La plupart de ces mesures de soutien étaient concentrées en Europe, tandis que les travailleurs des médias d'autres régions du monde se sont trop souvent retrouvés sans aucune forme de soutien ou de protection, ce qui les a poussé vers des situations économiques de plus en plus fragiles ou les a forcé à quitter la profession, en particulier dans les médias locaux. Si nous ne réagissons pas, des déserts de l’information apparaîtront inévitablement, mettant gravement en danger la liberté de la presse et le droit d’être informé.

À cet égard, les affiliés de la FIJ, des Etats-Unis à l'Indonésie, ont appelé à plusieurs reprises les autorités à fournir des fonds publics pour soutenir les opérations d'information. Ces efforts ont été fructueux dans de nombreux pays. Par exemple, le travail et le lobbying du SNPM et du Conseil national de la presse au Maroc ont permis de mettre en place un dispositif financier public pour soutenir les organisations de médias, sauver des emplois et garantir les revenus des journalistes.

Il est important que les gouvernements considèrent les travailleurs des médias comme des travailleurs essentiels pendant la pandémie et prennent des mesures audacieuses pour sauver des emplois dans l’industrie des médias. Sinon, les systèmes démocratiques seront en danger.

La lutte contre les fake news

Cette année a également mis en évidence l'importance d'accéder à des informations fiables et impartiales en temps de crise. Les journalistes ont travaillé dur pendant la pandémie pour exposer de fausses nouvelles qui mettent la santé des gens en danger, comme lorsque Donald Trump a suggéré que le virus pourrait être traité en injectant un désinfectant dans le corps.

Mais la diffusion de fausses nouvelles va au-delà du président américain sortant, et les affiliés de la FIJ ont dû s'y attaquer partout dans le monde. Le Syndicat des journalistes palestiniens (PJS) a lancé sa plateforme de vérification des faits sur la couverture médiatique du Covid-19, et ce n’est qu’une des nombreuses initiatives syndicales. Cela a été essentiel pour améliorer la confiance du public dans les médias et a contribué à réduire les sanctions officielles contre les médias pour la publication d'informations mal recoupées ou inexactes en montrant que les médias, dans le cadre adéquat, peuvent corriger leurs propres erreurs sans recourir à des sanctions juridiques.

 «En 2021, nous devons continuer à renforcer la confiance dans les médias en soutenant un journalisme libre et indépendant, en promouvant des structures d'autorégulation pour renforcer la responsabilité des médias», a déclaré Monir Zaarour, directeur des politiques et des programmes pour le Moyen-Orient de la FIJ.

Les défis qui nous attendent

Taxer les grands groupes technologiques et faire payer Facebook et Google pour l'utilisation du contenu médiatique sera essentiel pour assurer l'avenir du journalisme en 2021. Mais ce n'est pas tout. Transformer le rôle des syndicats et consolider la vague de syndicalisation dans les médias numériques, faire pression pour des plans de soutien aux médias, façonner l'impact du télétravail dans le journalisme et assurer la sécurité des travailleurs des médias sont également des domaines où, malgré les avancées positives de ces dernières années, il reste encore beaucoup à faire.

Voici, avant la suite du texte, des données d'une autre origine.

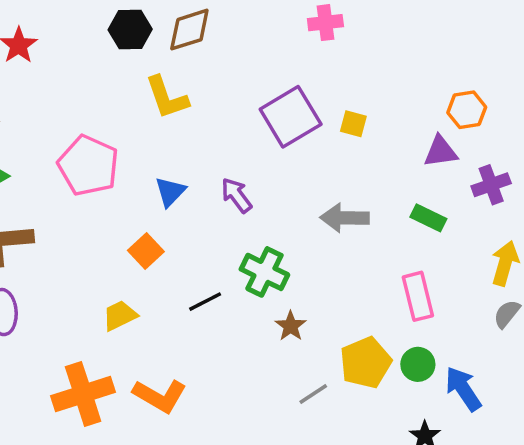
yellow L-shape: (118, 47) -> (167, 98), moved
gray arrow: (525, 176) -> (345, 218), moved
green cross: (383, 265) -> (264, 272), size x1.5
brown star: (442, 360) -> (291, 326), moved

L'année prochaine, les syndicats devront également continuer à lutter contre les inégalités entre les genres, qui, selon une enquête de la FIJ, se sont accrues pendant la pandémie. Les personnes qui ont participé à l’enquête ont exhorté les employeurs et les gouvernements à mieux réglementer et organiser le télétravail afin de limiter un stress intense et de lutter contre les inégalités persistantes.

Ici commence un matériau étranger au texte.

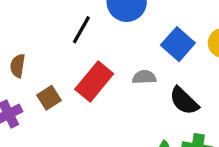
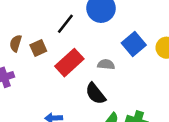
brown square: (49, 98) -> (38, 48), moved
black semicircle: (184, 101) -> (95, 94), moved

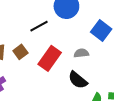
black line: (65, 24) -> (39, 26), turned 36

Les défis qui nous attendent sont énormes et il n’y a qu’une seule façon de les relever tous: dans l’unité et la solidarité. Les syndicats doivent travailler ensemble pour trouver des solutions justes qui garantissent que le coût de cette crise ne retombe pas sur le dos des travailleurs, comme cela s’est produit lors de la crise économique précédente. C’est maintenant ou jamais.